# What to charge a company wanting to print your designs



## kailos (Jun 13, 2014)

Hello everyone I looked on the forums and found some useful info on this subject but still a bit confused. The question is, what would you tell a clothing company who saw your t-shirt designs online and ask you how much you would charge for them to use your design? What would the correct response be, how would you approach figuring out a rate to charge them, extra? Basically what would the next step be. I'm a graphic designer but haven't worked a lot in the tshirt industry. Thanks﻿.


----------



## Mtnview (Nov 5, 2009)

We looked into using a design by a local designer here. He wanted $250 initial fee and a percentage of each sale. Can't remember if it was 10 or 20 percent of the sale.


----------



## kailos (Jun 13, 2014)

Thanks Mtnview! Someone told me that they always make sure they retain ownership of the design and that they charge around $3 per unit. Any advice on which way is better a flat rate upfront or per unit? And any advice on licensing for tshirts and so forth?


----------



## Mtnview (Nov 5, 2009)

kailos said:


> Thanks Mtnview! Someone told me that they always make sure they retain ownership of the design and that they charge around $3 per unit. Any advice on which way is better a flat rate upfront or per unit? And any advice on licensing for tshirts and so forth?


Personally I would probably seek an initial up front fee so I know they are serious about reproducing them along with a percentage per item. I would also retain ownership of designs. Unless I was very proficient with legaleeze I would work with a business attorney that writes up this sort of agreement on a regular basis to draw up an agreement for you. I know that is an added expense but they will be looking out for your interest.


----------



## travistxc (May 16, 2014)

kailos said:


> Hello everyone I looked on the forums and found some useful info on this subject but still a bit confused. The question is, what would you tell a clothing company who saw your t-shirt designs online and ask you how much you would charge for them to use your design? What would the correct response be, how would you approach figuring out a rate to charge them, extra? Basically what would the next step be. I'm a graphic designer but haven't worked a lot in the tshirt industry. Thanks﻿.

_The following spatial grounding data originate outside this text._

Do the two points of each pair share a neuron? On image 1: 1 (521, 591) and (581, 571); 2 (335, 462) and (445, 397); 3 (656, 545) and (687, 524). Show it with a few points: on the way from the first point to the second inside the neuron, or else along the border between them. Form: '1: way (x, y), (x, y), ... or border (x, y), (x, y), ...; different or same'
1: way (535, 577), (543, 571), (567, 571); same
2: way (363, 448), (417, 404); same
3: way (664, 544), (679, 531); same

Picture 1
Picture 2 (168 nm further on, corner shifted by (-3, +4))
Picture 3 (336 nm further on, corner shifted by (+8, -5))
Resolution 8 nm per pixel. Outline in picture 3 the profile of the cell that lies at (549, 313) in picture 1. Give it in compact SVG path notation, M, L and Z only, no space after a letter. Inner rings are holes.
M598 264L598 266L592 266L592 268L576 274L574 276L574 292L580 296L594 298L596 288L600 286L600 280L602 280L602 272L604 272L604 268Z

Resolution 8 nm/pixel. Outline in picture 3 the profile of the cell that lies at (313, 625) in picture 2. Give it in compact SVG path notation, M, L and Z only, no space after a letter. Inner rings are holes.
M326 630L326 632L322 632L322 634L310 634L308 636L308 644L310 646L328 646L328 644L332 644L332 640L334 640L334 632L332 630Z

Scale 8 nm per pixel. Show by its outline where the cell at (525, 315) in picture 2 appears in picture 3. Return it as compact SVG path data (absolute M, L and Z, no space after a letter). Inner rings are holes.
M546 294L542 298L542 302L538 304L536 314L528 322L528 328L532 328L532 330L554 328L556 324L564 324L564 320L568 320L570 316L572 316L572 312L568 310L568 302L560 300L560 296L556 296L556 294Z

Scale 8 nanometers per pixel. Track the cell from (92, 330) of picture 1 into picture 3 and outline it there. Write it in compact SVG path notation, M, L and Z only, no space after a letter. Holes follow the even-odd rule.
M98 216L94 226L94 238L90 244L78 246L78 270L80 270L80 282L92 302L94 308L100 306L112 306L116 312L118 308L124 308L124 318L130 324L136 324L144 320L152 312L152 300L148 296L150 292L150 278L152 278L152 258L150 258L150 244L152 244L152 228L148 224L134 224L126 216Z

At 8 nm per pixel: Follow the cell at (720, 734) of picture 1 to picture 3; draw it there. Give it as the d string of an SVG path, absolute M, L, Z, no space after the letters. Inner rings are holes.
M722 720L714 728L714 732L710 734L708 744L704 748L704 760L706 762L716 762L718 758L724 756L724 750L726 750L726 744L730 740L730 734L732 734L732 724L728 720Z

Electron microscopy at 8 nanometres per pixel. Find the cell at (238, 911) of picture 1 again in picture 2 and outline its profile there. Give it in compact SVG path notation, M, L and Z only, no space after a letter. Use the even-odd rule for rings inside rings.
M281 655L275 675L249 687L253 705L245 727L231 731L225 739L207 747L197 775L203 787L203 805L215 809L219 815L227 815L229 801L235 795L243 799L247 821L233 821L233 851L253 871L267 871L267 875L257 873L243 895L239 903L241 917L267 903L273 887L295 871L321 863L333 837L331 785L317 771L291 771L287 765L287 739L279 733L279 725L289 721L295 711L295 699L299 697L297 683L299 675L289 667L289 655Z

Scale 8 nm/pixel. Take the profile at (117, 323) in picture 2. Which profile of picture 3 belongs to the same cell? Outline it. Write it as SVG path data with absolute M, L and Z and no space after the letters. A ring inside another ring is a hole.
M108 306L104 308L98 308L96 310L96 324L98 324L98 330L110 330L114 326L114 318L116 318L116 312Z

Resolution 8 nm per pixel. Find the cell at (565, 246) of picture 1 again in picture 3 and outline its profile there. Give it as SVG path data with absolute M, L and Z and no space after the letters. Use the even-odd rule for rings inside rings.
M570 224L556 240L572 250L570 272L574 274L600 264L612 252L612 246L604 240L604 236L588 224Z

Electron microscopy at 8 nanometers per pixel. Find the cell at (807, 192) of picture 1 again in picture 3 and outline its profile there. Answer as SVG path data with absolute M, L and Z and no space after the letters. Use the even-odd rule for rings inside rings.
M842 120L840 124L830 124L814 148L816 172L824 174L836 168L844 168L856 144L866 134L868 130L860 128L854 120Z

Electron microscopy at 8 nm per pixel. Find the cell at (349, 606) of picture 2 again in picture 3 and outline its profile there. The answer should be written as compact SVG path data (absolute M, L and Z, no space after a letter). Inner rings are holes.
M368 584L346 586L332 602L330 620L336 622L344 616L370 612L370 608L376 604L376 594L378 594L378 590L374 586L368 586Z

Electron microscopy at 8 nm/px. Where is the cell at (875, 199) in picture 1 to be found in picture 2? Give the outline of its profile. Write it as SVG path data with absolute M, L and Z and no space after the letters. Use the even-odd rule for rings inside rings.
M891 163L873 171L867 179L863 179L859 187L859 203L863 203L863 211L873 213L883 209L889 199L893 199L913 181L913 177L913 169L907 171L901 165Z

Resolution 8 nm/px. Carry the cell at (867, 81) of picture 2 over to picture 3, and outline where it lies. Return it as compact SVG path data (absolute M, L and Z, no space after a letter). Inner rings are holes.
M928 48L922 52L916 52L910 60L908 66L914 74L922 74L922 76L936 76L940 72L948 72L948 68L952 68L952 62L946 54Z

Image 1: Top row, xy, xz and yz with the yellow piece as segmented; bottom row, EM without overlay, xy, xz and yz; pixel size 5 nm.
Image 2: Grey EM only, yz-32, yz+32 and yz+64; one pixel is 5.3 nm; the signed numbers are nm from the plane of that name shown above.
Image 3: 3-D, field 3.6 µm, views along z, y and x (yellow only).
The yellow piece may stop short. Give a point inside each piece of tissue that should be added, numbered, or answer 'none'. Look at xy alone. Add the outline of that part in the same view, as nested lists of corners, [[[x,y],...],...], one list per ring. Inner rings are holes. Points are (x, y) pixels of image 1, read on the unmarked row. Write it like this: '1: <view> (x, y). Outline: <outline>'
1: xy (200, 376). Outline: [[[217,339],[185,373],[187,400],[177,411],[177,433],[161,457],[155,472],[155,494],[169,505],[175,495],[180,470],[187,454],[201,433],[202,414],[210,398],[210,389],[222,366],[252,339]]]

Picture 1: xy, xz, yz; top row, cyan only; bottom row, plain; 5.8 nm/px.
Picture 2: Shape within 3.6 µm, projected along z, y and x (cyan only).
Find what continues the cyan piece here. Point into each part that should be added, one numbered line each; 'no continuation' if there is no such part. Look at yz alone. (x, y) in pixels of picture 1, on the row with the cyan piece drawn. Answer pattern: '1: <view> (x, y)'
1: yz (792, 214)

I always try to get a fat chunk up front. You do not want to rely solely on a percentage because there is no guarantee the clothing company will ever sell any garments with your design on them. 

I buy a lot of designs both already done or commissioned for something specific and usually just pay a flat rate for them.


----------



## Printavo (Oct 7, 2007)

Yeah I'd also just take a chunk up front as if you designed the artwork for them. Unfortunately, chances are they don't sell many and not sure if you'd want to take that risk.


----------



## kailos (Jun 13, 2014)

Thanks everyone for the help! Well I talked to the company. Told them I wanted $200 upfront plus 10% of sales and wished to retain ownership of the design. They told me that they could not do the 10% and they wanted to own the design. Where should I go from here? Should I meet him half way somehow or just part ways?


----------



## Mtnview (Nov 5, 2009)

If you are unwilling to part with the design then the answer is simple and it's a waste of time to spend more time and effort on this. Send them a polite thank you for their interest but the design is not for sale at this time. If this is something you don't mind parting with if the price is right then the up front fee is now a purchase price and just went up. How much do you honestly think you stand to make doing this design on shirts yourself and how long will it take you to make that? If it is something you think you can make a couple thousand on over a few years or they could make 5 times that if they owned it marketed it then maybe a quick thousand in your pocket wouldn't be too bad.


----------



## royster13 (Aug 14, 2007)

I pay a flat 7% of selling price on the "honour system"....


----------



## kraze (Dec 7, 2007)

I agree with John. Always have a contract written up and/or read by an attorney. If you are in the design business and offering your designs for sale, you should have a contract in place. On your website, put up a clause stating that all your designs will be agreed by signing a contract. This way, it cuts out the guys who are not serious and doesn't waste your time.


----------



## kailos (Jun 13, 2014)

Thanks guys, just a quick update. I offered the company some options on how we could proceed. They never answered my email so I'm guessing they weren't that interested which is fine since it was something totally out of the blue. Thanks for the help, great learning experience.


----------